Ne è venuto fuori un ritratto vivido e diretto di varia umanità che si riunisce per un evento speciale. Bill Irwin interpreta il padre che tenta di mettere una pezza alle tensioni tra la figlia Rachel (Rosemarie DeWitt), che sta per sposarsi con un bel professionista di colore, e Kym (la Hathaway), a torto o a ragione sotto osservazione per il suo passato. La madre divorziata è Debra Winger. Fondamentale il ruolo della musica, che commenta “live” l’arrivo di ospiti e parenti delle rispettive famiglie, cene preparatorie, addii al celibato e la cerimonia molto “sincretica”: ciascuno porta se stesso, convinzioni religiose, gusti, tradizioni. Matrimonio perfetto tra immagini e note: i musicisti naturalmente recitano dei ruoli, come la famiglia di New Orleans, Donald Harrison Jr e i suoi (su di loro Demme sta preparando un doc). La necessità di dialogo e di comprensione per la famiglia di Kym è una metafora dell’America? Si, ma anche no, faceva capire Demme a Venezia, è solo una storia. Autore “a sinistra” del Partito democratico, una sorta di Ken Loach che si confronta con il paesaggio politico americano, con 35 anni di cinema alle spalle ha dimostrato di saper fare tutto: thriller (Il silenzio degli innocenti, 5 Oscar), melò gay (Philadelphia), eccellenti doc (The Agronomist e Heart of Gold su Neil Young).

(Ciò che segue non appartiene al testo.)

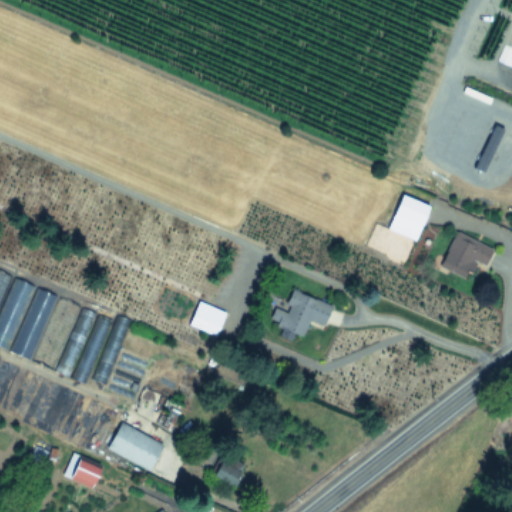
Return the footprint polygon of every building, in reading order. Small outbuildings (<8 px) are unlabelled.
[(505,123),(483,115),(472,149),(493,156),(505,123)] [(446,201),(480,216),(489,196),(455,181),(446,201)] [(426,204),(398,194),(386,230),(413,239),(426,204)] [(485,266),(492,246),(451,232),(441,263),(469,273),(473,262),(485,266)] [(0,348),(84,381),(86,377),(103,384),(128,321),(113,315),(112,318),(10,278),(11,275),(0,270),(0,348)] [(272,307),(266,323),(279,327),(276,334),(302,343),(309,322),(321,327),(329,303),(290,290),(282,311),(272,307)] [(214,336),(224,312),(196,300),(186,324),(214,336)] [(147,469),(159,442),(115,423),(103,450),(147,469)] [(210,475),(230,486),(241,464),(221,453),(210,475)] [(92,482),(97,461),(68,454),(63,475),(92,482)]
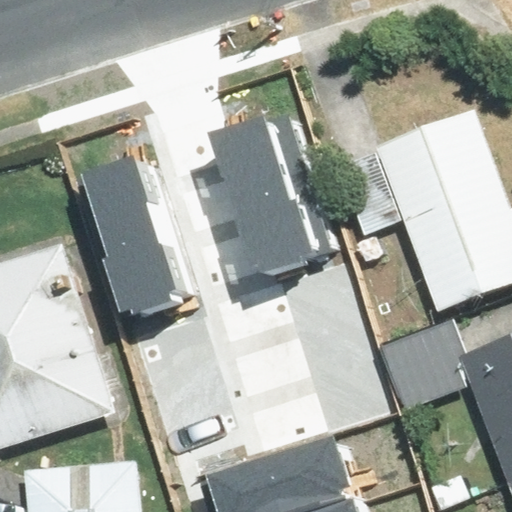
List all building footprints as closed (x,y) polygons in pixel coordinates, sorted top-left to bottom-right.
[(213,129),(257,271),(333,247),(288,105),(213,129)] [(511,185),(484,112),(375,154),(440,323),(511,296),(511,185)] [(81,174),(127,311),(176,295),(130,158),(81,174)] [(73,244),(0,268),(0,465),(133,420),(73,244)] [(511,332),(461,352),(511,484),(511,332)] [(207,478),(217,511),(354,511),(333,440),(207,478)] [(152,511),(150,466),(31,473),(33,511),(152,511)]
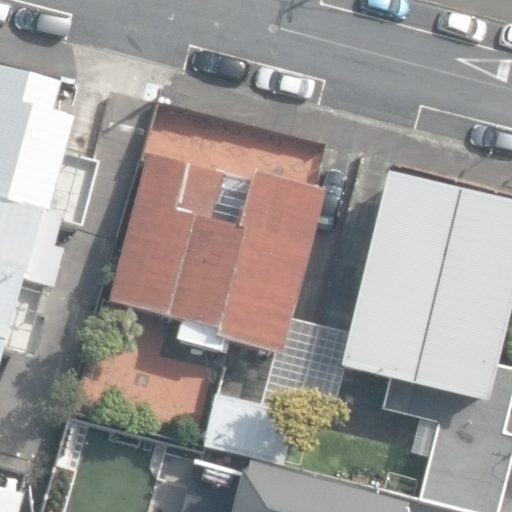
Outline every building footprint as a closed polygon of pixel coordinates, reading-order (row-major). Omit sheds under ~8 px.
[(63,121),(65,113),(51,109),(57,88),(0,71),(0,208),(57,224),(79,230),(96,168),(60,158),(70,123),(63,121)] [(269,356),(283,360),(292,322),(325,192),(253,173),(251,180),(226,174),(225,177),(146,157),(109,305),(180,323),(175,343),(223,355),(225,345),(269,356)] [(348,336),(339,371),(343,372),(389,384),(483,408),(493,368),(511,294),(511,208),(388,177),(348,336)] [(50,295),(61,256),(49,252),(57,224),(0,208),(0,272),(19,278),(17,285),(40,292),(50,295)] [(19,278),(0,272),(0,356),(32,365),(44,324),(32,321),(40,292),(17,285),(19,278)] [(288,412),(330,423),(343,372),(339,371),(348,336),(292,322),(283,360),(269,356),(258,401),(257,404),(288,412)] [(511,407),(511,372),(493,368),(483,408),(389,384),(383,411),(439,425),(420,502),(460,511),(501,511),(511,472),(511,437),(505,435),(511,407)] [(199,442),(276,461),(288,412),(257,404),(258,401),(212,390),(199,442)] [(68,464),(115,477),(126,436),(79,424),(68,464)] [(0,511),(14,511),(25,476),(0,469),(0,511)] [(403,511),(405,509),(246,469),(243,480),(238,479),(229,511),(403,511)]
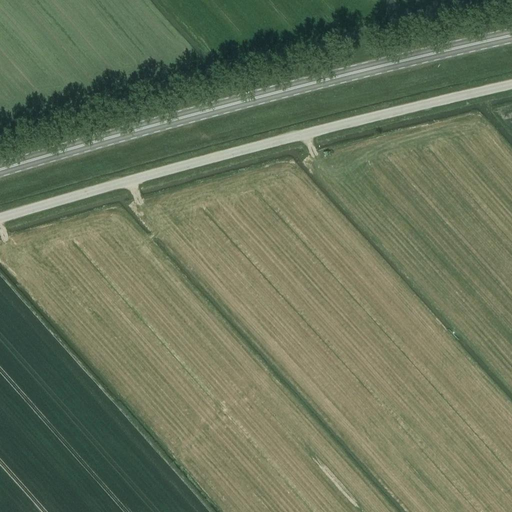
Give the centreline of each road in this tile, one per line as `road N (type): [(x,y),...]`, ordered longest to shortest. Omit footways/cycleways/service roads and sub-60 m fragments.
road 1 (primary): [(511,36),(0,174)]
road 2 (unclassified): [(0,218),(125,179),(511,84)]
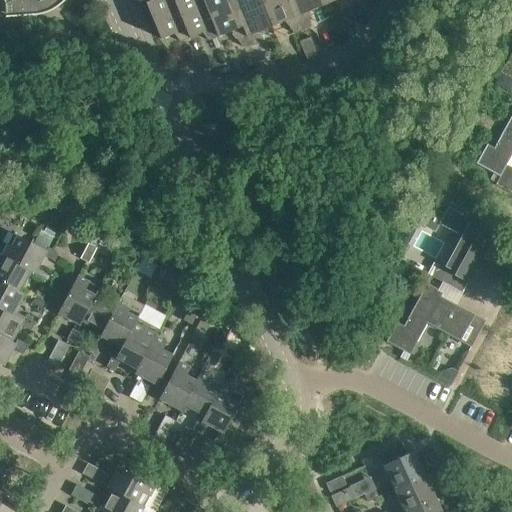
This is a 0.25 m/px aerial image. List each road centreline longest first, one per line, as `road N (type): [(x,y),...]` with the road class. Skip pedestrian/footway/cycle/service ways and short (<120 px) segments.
road 1 (tertiary): [(161,95),(289,385)]
road 2 (residential): [(161,95),(204,84),(263,84),(309,70),(347,52),(393,0)]
road 3 (residential): [(289,385),(361,388),(511,463)]
road 4 (residential): [(246,504),(117,435),(93,441),(63,470)]
road 5 (tertiary): [(289,385),(290,406),(246,504)]
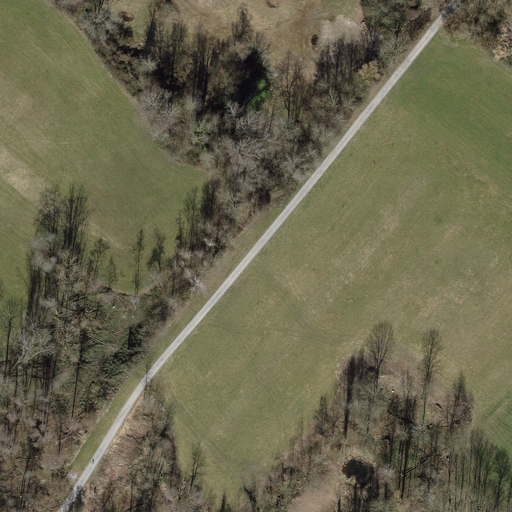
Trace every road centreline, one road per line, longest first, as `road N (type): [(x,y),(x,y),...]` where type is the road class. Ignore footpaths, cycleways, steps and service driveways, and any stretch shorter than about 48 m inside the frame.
road 1 (track): [(62,511),(145,379),(459,0)]
road 2 (track): [(451,0),(351,68),(321,70),(247,22),(213,20),(181,0)]
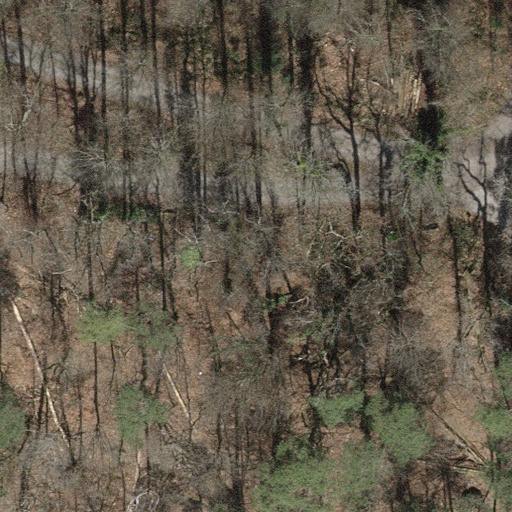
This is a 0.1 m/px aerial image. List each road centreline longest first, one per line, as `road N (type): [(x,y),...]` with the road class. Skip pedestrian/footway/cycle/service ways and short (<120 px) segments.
road 1 (track): [(0,52),(443,169)]
road 2 (track): [(0,152),(197,190),(370,193),(443,169)]
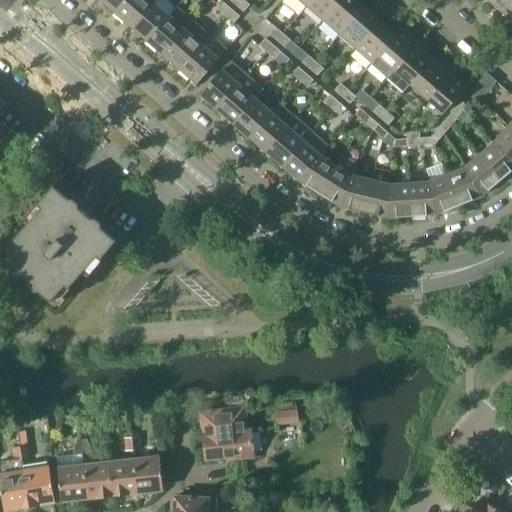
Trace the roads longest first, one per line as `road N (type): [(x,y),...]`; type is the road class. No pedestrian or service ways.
road 1 (tertiary): [(0,2),(223,200),(309,261),(416,278),(461,269),(511,245)]
road 2 (residential): [(511,193),(470,225),(413,238),(344,224),(251,168),(63,0)]
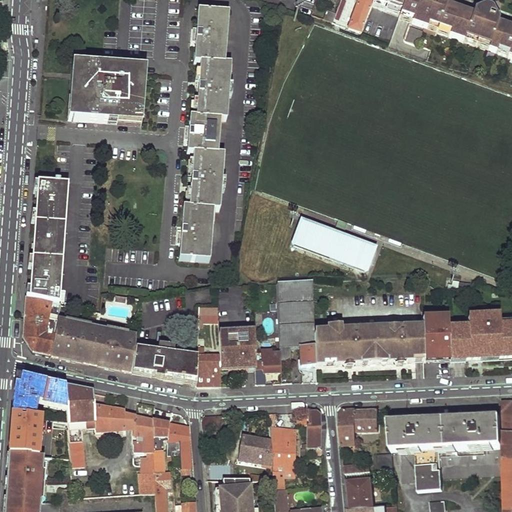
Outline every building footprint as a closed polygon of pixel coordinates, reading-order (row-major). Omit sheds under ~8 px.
[(342,0),(335,17),(334,20),(339,21),(346,2),(342,0)] [(358,0),(348,30),(361,34),(373,0),(358,0)] [(406,0),(399,21),(435,34),(437,30),(449,34),(447,38),(462,43),(463,39),(485,46),(483,51),(494,55),(495,50),(508,54),(506,59),(511,60),(511,29),(491,22),(486,21),(487,17),(489,12),(486,8),(482,11),(481,15),(475,13),(474,16),(443,5),(444,2),(438,0),(431,0),(430,1),(426,0),(406,0)] [(327,14),(325,22),(332,25),(334,20),(335,17),(327,14)] [(181,246),(180,258),(209,259),(213,213),(219,213),(223,159),(217,158),(220,123),(225,123),(230,69),(224,68),(227,17),(197,15),(196,31),(195,38),(191,37),(191,45),(195,45),(193,66),(199,67),(198,84),(198,90),(194,90),(194,98),(197,98),(195,121),(189,121),(189,129),(188,135),(184,134),(184,142),(188,142),(187,156),(193,157),(191,180),(188,180),(187,188),(191,188),(190,194),(189,211),(183,211),(182,233),(178,233),(178,240),(181,240),(181,246)] [(404,42),(416,46),(421,32),(409,28),(404,42)] [(437,30),(435,34),(447,38),(449,34),(437,30)] [(463,39),(462,43),(483,51),(485,46),(463,39)] [(495,50),(494,55),(506,59),(508,54),(495,50)] [(78,73),(75,118),(136,123),(140,78),(78,73)] [(39,186),(30,301),(58,305),(67,188),(59,188),(59,186),(55,185),(55,187),(39,186)] [(370,254),(299,227),(292,247),(363,273),(370,254)] [(448,283),(446,291),(457,292),(458,284),(448,283)] [(276,285),(279,354),(280,361),(290,361),(290,350),(299,350),(300,369),(315,369),(314,337),(311,284),(276,285)] [(469,285),(458,284),(457,292),(468,293),(469,285)] [(126,299),(117,297),(115,304),(125,305),(126,299)] [(58,305),(30,301),(25,301),(22,341),(32,355),(50,358),(58,321),(61,305),(58,305)] [(200,311),(199,322),(204,322),(218,322),(218,321),(218,313),(217,311),(200,311)] [(466,330),(447,331),(448,359),(463,358),(463,362),(475,361),(475,353),(484,352),(484,357),(491,357),(491,360),(497,360),(511,359),(511,356),(511,355),(511,323),(498,324),(497,320),(495,320),(468,321),(466,321),(466,330)] [(67,323),(58,321),(50,358),(132,373),(135,352),(136,338),(128,336),(106,331),(90,328),(67,323)] [(354,332),(326,333),(326,336),(314,337),(315,369),(423,364),(422,343),(422,332),(401,333),(402,332),(401,331),(401,330),(386,330),(387,333),(355,335),(355,334),(355,333),(355,332),(354,332)] [(254,334),(218,335),(219,358),(219,367),(225,366),(225,373),(255,372),(255,363),(254,334)] [(423,364),(423,365),(447,363),(446,343),(422,343),(423,364)] [(135,352),(132,373),(196,383),(197,362),(174,358),(175,350),(159,347),(157,356),(135,352)] [(196,383),(195,388),(212,388),(212,374),(219,374),(219,373),(219,367),(219,358),(205,358),(205,351),(198,350),(197,362),(196,383)] [(255,372),(255,387),(264,387),(264,375),(280,375),(280,361),(279,354),(271,355),(271,352),(261,353),(261,363),(255,363),(255,372)] [(475,353),(475,361),(475,363),(497,362),(497,360),(491,360),(491,357),(484,357),(484,352),(475,353)] [(12,418),(36,420),(36,407),(67,412),(66,389),(40,384),(19,379),(19,388),(15,388),(14,399),(12,418)] [(68,424),(70,444),(83,443),(82,431),(97,432),(94,410),(86,409),(85,399),(86,399),(86,397),(87,397),(86,393),(66,389),(67,412),(68,424)] [(92,395),(86,393),(87,397),(86,397),(86,399),(85,399),(86,409),(94,410),(92,395)] [(501,420),(502,435),(511,434),(511,404),(501,405),(501,420)] [(124,414),(94,410),(97,432),(97,435),(133,434),(132,419),(124,418),(124,414)] [(356,412),(357,432),(379,431),(377,411),(356,412)] [(342,447),(356,447),(357,432),(356,412),(343,412),(339,416),(342,447)] [(316,413),(308,414),(308,419),(308,425),(307,425),(307,427),(307,448),(319,448),(320,432),(320,416),(316,413)] [(272,464),(274,492),(285,490),(285,481),(285,478),(295,478),(296,430),(275,427),(274,415),(268,415),(270,441),(272,464)] [(34,453),(37,420),(36,420),(12,418),(11,437),(9,457),(38,460),(39,454),(34,453)] [(202,420),(204,437),(223,435),(222,418),(205,418),(202,420)] [(308,419),(298,418),(297,426),(307,427),(307,425),(308,425),(308,419)] [(152,423),(132,419),(133,434),(138,433),(139,438),(136,438),(136,444),(133,444),(133,454),(146,453),(147,459),(141,460),(141,466),(154,465),(152,423)] [(389,427),(391,455),(399,455),(414,454),(418,495),(442,493),(439,458),(439,452),(502,449),(502,435),(501,420),(389,427)] [(70,444),(68,424),(46,421),(46,427),(54,428),(52,452),(60,452),(61,462),(71,463),(71,462),(70,453),(70,444)] [(169,427),(152,423),(154,465),(155,474),(155,476),(156,487),(156,497),(156,511),(165,511),(161,443),(167,443),(169,427)] [(168,456),(171,455),(171,447),(179,446),(180,457),(181,477),(192,476),(189,430),(169,427),(167,443),(168,456)] [(502,449),(503,461),(511,461),(511,434),(502,435),(502,449)] [(272,464),(270,441),(243,438),(240,460),(272,464)] [(70,444),(70,453),(83,452),(83,443),(70,444)] [(179,446),(171,447),(171,455),(171,457),(180,457),(179,446)] [(319,448),(307,448),(307,461),(323,461),(322,449),(319,448)] [(70,453),(71,462),(84,461),(83,452),(70,453)] [(38,460),(9,457),(9,466),(4,511),(39,511),(40,504),(39,504),(40,496),(44,496),(45,475),(43,475),(44,461),(41,460),(38,460)] [(392,471),(391,457),(378,457),(380,472),(392,471)] [(71,463),(72,470),(85,469),(84,461),(71,462),(71,463)] [(511,511),(511,461),(503,461),(504,511),(511,511)] [(155,474),(154,465),(141,466),(142,474),(155,474)] [(344,467),(345,475),(357,474),(357,468),(357,466),(344,467)] [(352,484),(371,482),(370,473),(365,473),(357,474),(345,475),(346,494),(347,504),(357,503),(356,494),(352,494),(352,484)] [(142,477),(139,477),(139,488),(156,487),(155,476),(142,477)] [(249,482),(223,483),(224,493),(220,493),(221,510),(216,511),(215,511),(253,511),(252,498),(251,498),(249,482)] [(347,504),(347,511),(358,511),(374,511),(371,482),(352,484),(352,494),(356,494),(357,503),(347,504)] [(156,487),(139,488),(140,498),(156,497),(156,487)] [(276,511),(287,511),(285,490),(274,492),(276,511)]
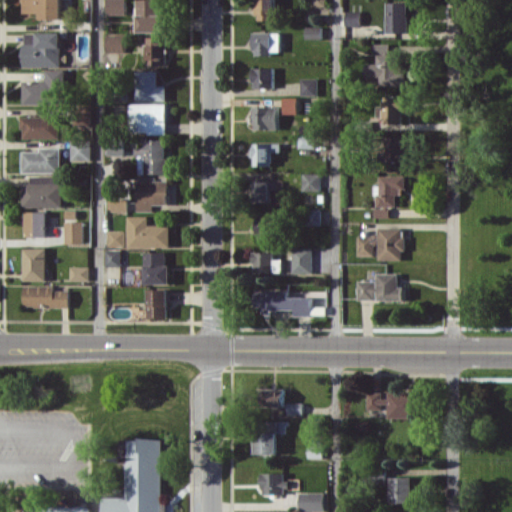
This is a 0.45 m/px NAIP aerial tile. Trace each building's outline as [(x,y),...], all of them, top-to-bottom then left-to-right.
[(62,0),(24,0),(25,12),(41,13),(41,18),(62,19),(62,0)] [(127,0),(107,0),(108,13),(127,13),(127,0)] [(137,0),(139,32),(168,31),(168,14),(161,15),(160,0),(137,0)] [(257,0),(257,20),(276,20),(275,0),(257,0)] [(408,2),(388,2),(388,32),(409,32),(408,2)] [(362,10),(346,11),(347,26),(362,25),(362,10)] [(323,26),(307,26),(306,39),(323,39),(323,26)] [(62,66),(62,32),(24,32),(24,67),(62,66)] [(282,32),(255,32),(255,53),(282,53),(282,32)] [(126,35),(107,35),(107,52),(126,52),(126,35)] [(166,65),(167,37),(148,37),(148,64),(166,65)] [(366,77),(380,77),(380,84),(405,85),(406,54),(378,53),(378,63),(366,63),(366,77)] [(275,67),(254,67),(254,87),(275,87),(275,67)] [(24,104),(65,104),(65,69),(47,69),(47,81),(24,81),(24,104)] [(138,101),(167,100),(167,85),(159,85),(159,70),(138,70),(138,101)] [(318,95),(318,78),(302,78),(302,95),(318,95)] [(405,96),(387,95),(386,122),(404,123),(405,96)] [(299,97),(285,97),(284,113),(299,114),(299,97)] [(167,103),(132,104),(133,127),(142,127),(143,134),(168,133),(167,103)] [(280,106),(254,106),(254,128),(279,129),(280,106)] [(23,138),(61,138),(60,116),(23,116),(23,138)] [(299,147),(316,147),(316,135),(300,135),(299,147)] [(388,161),(405,161),(406,136),(389,135),(388,161)] [(109,154),(125,155),(125,137),(109,137),(109,154)] [(146,174),(167,173),(166,138),(144,139),(144,147),(137,147),(137,155),(146,155),(146,174)] [(92,139),(72,140),(72,160),(92,160),(92,139)] [(272,166),(272,151),(282,151),(282,143),(254,142),(253,165),(272,166)] [(24,172),(62,172),(62,147),(40,148),(40,151),(24,151),(24,172)] [(321,191),(321,173),(304,173),(303,190),(321,191)] [(377,206),(398,206),(398,194),(406,194),(406,175),(381,175),(381,185),(377,185),(377,206)] [(24,207),(63,206),(63,176),(31,176),(31,183),(24,183),(24,207)] [(169,180),(138,180),(138,211),(154,211),(154,204),(169,204),(169,180)] [(271,189),(278,189),(278,180),(254,180),(253,202),(271,202),(271,189)] [(108,211),(129,210),(129,197),(108,198),(108,211)] [(376,217),(391,216),(391,207),(375,207),(376,217)] [(321,225),(321,208),(308,209),(308,225),(321,225)] [(26,211),(25,236),(48,236),(48,211),(26,211)] [(130,247),(171,246),(171,224),(150,225),(150,215),(129,215),(130,247)] [(257,239),(277,239),(278,216),(258,216),(257,239)] [(84,220),(66,221),(67,243),(85,243),(84,220)] [(359,235),(359,255),(378,255),(378,259),(405,259),(406,227),(380,227),(380,235),(359,235)] [(126,230),(109,230),(109,245),(126,246),(126,230)] [(313,247),(293,247),(293,272),(313,272),(313,247)] [(24,280),(47,280),(47,248),(25,248),(24,280)] [(121,249),(107,249),(107,266),(122,266),(121,249)] [(275,251),(254,252),(254,272),(282,271),(282,259),(275,259),(275,251)] [(170,284),(171,263),(167,263),(167,252),(146,252),(146,284),(170,284)] [(71,280),(90,280),(90,266),(71,266),(71,280)] [(359,281),(359,299),(406,299),(406,286),(400,286),(400,273),(378,272),(378,281),(359,281)] [(56,286),(25,285),(25,306),(71,306),(71,290),(56,290),(56,286)] [(168,288),(149,288),(150,318),(169,318),(168,288)] [(313,315),(313,297),(290,297),(290,290),(257,290),(256,307),(263,307),(263,310),(294,310),(294,315),(313,315)] [(285,388),(263,388),(263,406),(285,406),(285,388)] [(422,391),(386,391),(386,392),(368,391),(368,409),(383,409),(383,404),(389,404),(389,417),(422,417),(422,391)] [(304,402),(289,402),(288,413),(304,414),(304,402)] [(257,453),(278,453),(279,431),(257,431),(257,453)] [(163,511),(164,439),(122,438),(122,463),(128,463),(128,497),(104,497),(104,511),(163,511)] [(324,458),(324,446),(310,445),(309,457),(324,458)] [(288,472),(263,473),(263,494),(285,493),(285,487),(288,487),(288,472)] [(413,502),(412,476),(390,477),(391,502),(413,502)] [(326,510),(326,491),(301,492),(301,511),(326,510)]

Eppure spiegava al Lido: “Sono frustrato dai distributori che lavorano con meno passione nel promuovere il film di quanto sangue e lavoro ci mette una troupe. Così mi sono detto: se la Sony non accetta di sostenermi, niente film”. Ma per questa volta l’indipendente ha potuto dormire sonni tranquilli.

Pasquale Colizzi

 
Panorama, n. 48 2008

Ritratto di famiglia multietnica

Ci sono tre ottimi motivi per lasciarsi andare al ritmo ipnotico, sentimentale e insieme duro, di Rachel Getting Married, diretto da Jonathan Demme e scritto da Jenny Lumet, figlia di Sidney: il lavoro corale di interpreti e regia, l'occhio sorprendente del grande direttore della fotografia Declan Quinn e l'eccellente interpretazione di Anne Hathaway, energiche folate di vita e disperazione negli occhi da cerbiatta. Kym, drogata con anni di dipendenza alle spalle, lascia la riabilitazione e per un finesettimana raggiunge la bella casa di famiglia dove sono riuniti parenti e amici per il matrimonio della sorella Rachel. Incontri, sopravvivenze, ricordi drammatici e tanta musica suonata live dai musicisti amici del marito che improvvisano assieme ai presenti. Lo stile è quello del filmino in famiglia, la macchina da presa, supportata da videocamere a mano, svaria in mezzo alle cene, i party, la festa di matrimonio, scorre tra le facce e le persone come farebbe il nostro sguardo, concedendo molto all'improvvisazione, alla casualità dei rapporti che si formano. Alla fine l'immedesimazione è completa, ogni sfiorarsi si risolve in una risata o in una confessione e il film si trasforma in un temibile, quanto affettuoso, viaggio intorno alla famiglia, allargata e multirazziale in sintonia con la nuova America di Barack Obama. Perfetta la dedica a Robert Altman, che di questo cinema corale, colto sul vivo, è stato il maestro.

Piera Detassis

 
Il Manifesto, 21 novembre 2008

Una ragazza del Connecticut alla corte dell'off-Hollywood

Giocavano «ai morti» seppellendosi sotto manti di foglie. Nelle prime ore del suo ultimo giorno di vita «la tomba nel bosco» è stato un profetico divertimento per il piccolo Herbie. La sorella più grande, Kym (Anne Hathaway), drogata persa, solo con Herbie sapeva esibire il meglio di sé (apoteosi delle pasticche), ma quel giorno... Quel maledetto ritorno a casa finirà col piccolo affogato, dopo il salto nel vuoto dell'auto. Anche Kym resterà metaforicamente sepolta sotto quel manto di foglie. Dove giace anche il milite ignoto di Corea, Vietnam, Iraq, Afghanistan, Palestina, New Orleans... I sensi di colpa possono essere tombe da cui non si torna più indietro. Ma questo è il passato indicibile, il segreto che scopriremo inoltrandoci nell'arabesque comico, horror e jazz Rachel sta per sposarsi di Jonathan Demme, opera indipendente che ha l'odore dei Rafelson e Cassavetes anni 60, alla cinepresa l'impressionista/espressionista Declan Quinn.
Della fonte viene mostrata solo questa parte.